Judge Jeffrey Berry granted Christopher Porco freedom, but at a hefty price -- $250,000 in cash or $1 million bond, indicating he's not a flight risk.
Legal Analyst Paul DerOhannesian said, "There was a lengthy time when he was under suspicion, identified as the person of interest, the suspect in the case, he doesn't leave, has ties to the community, the questions of proof in the case, issues of motive in the case. Together, the judge is well within his discretion in setting bail."
Albany County District Attorney David Soares said, "$250,000 cash or $1 million in bond is unprecedented in Albany County, and it's just one step in the path of presenting our case to the jury."
Christopher Porco's lawyer, Terry Kindlon, said he's grateful for the judge's decision. He and family friend John Polster hope to have Christopher home by early next week.
"They're disappointed that he's still there. They were hoping the judge was going to set bail last Wednesday. It took close to two weeks before we got into court. We'd like to see him out as soon as possible," said Polster.

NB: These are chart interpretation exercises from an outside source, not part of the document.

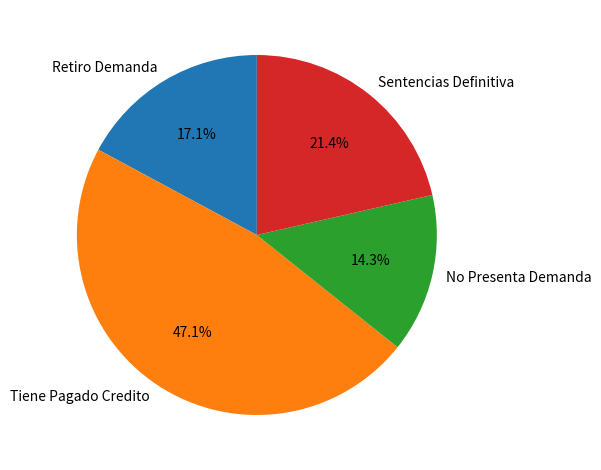

Which category has the biggest portion of the pie?

Tiene Pagado Credito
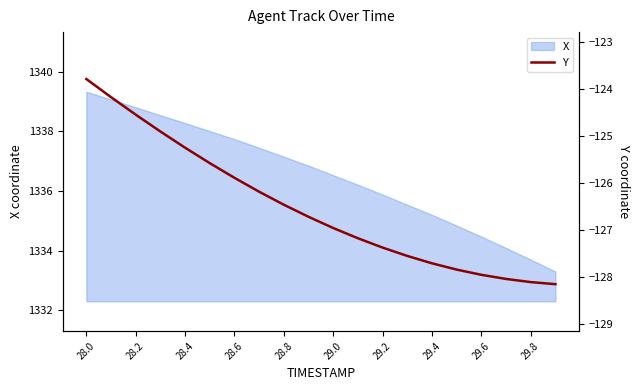

Does the chart display data point markers on the line(s)?

No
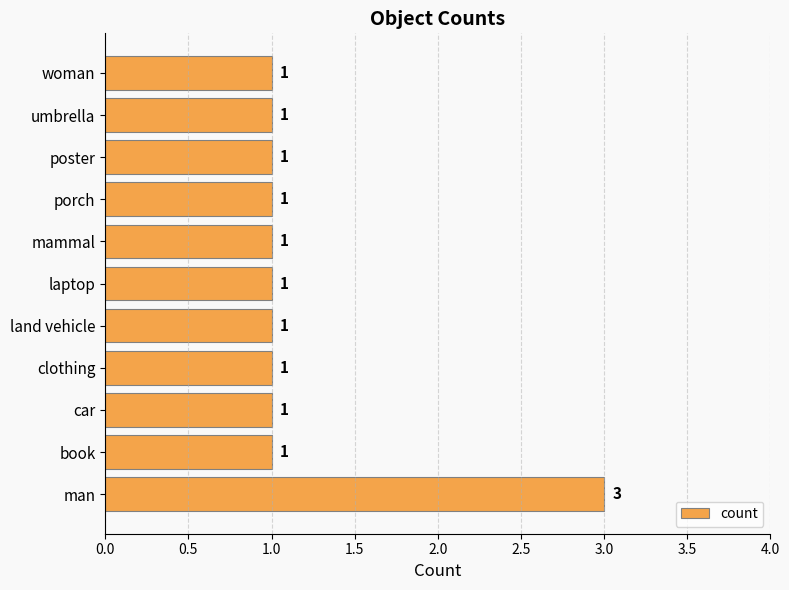

Count the values in the range 1 to 2.

10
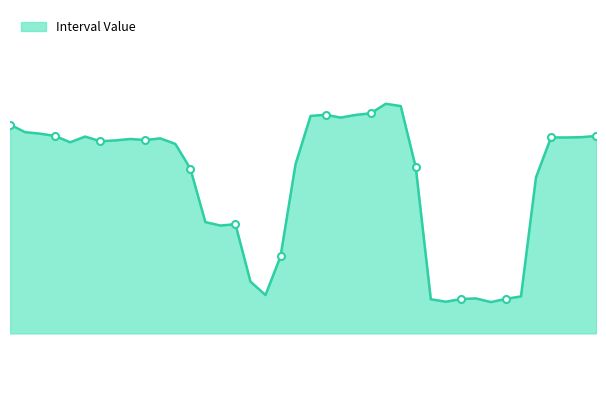

How many lines are shown in the chart?

1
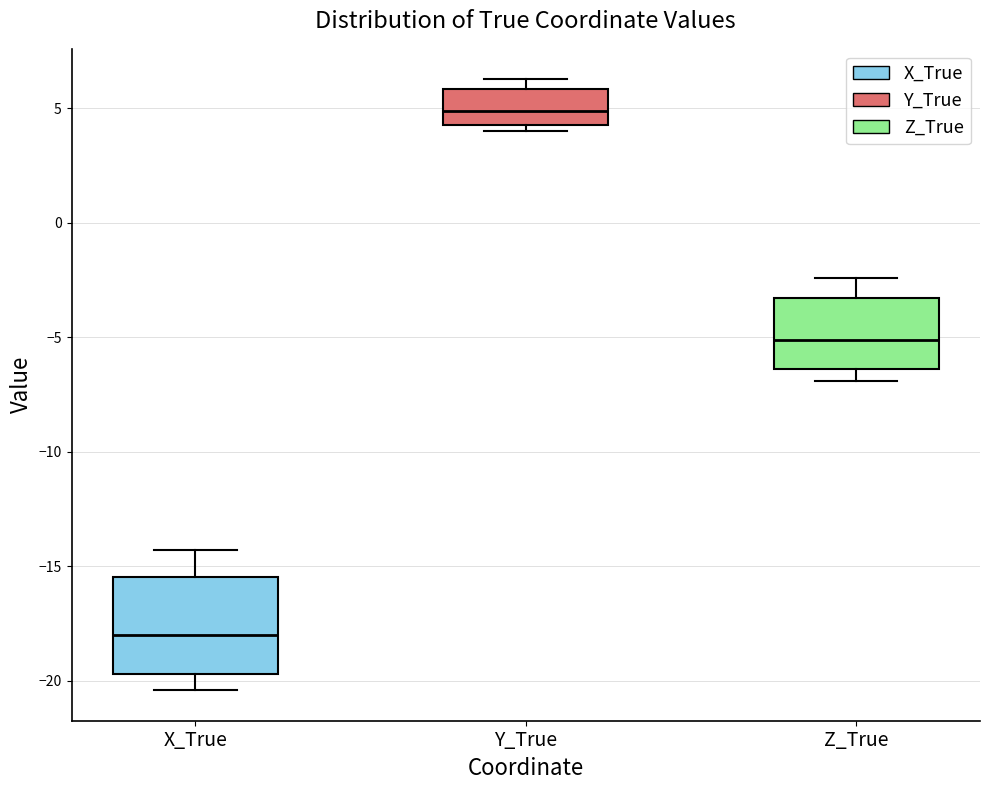

Reading left to right, transcribe this box plot: for each box, give where its median line is, the range the box spans, and where its two whiskers end, as read against the y-axis. The values are not printed on the chart, so give them approximately, as read against the axis.

X_True: median -18.0, box -19.5 to -15.5, whiskers -20.5 to -14.5
Y_True: median 5.0, box 4.5 to 6.0, whiskers 4.0 to 6.5
Z_True: median -5.0, box -6.5 to -3.5, whiskers -7.0 to -2.5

Now, it's a matter of coming up with that much money. Already, several people have come forward offering to put up their homes for bail -- Polster being one of them. He said there's also a chance they'll come up with the cash.
"Right now, the family is in the process of examining options, what can be put together and how quickly each option can be put together," said Polster.
The District Attorney's office was very adamant at last week's bail hearing that Porco not be granted bail, but Soares said he respects the judge's decision.
"The judge took an opportunity to read the grand jury minutes and made his decision. We're excited about it. The ball is rolling. We're going to be heading to trial relatively soon," said Soares.
Both Kindlon and Soares are looking to begin the trial as early as April.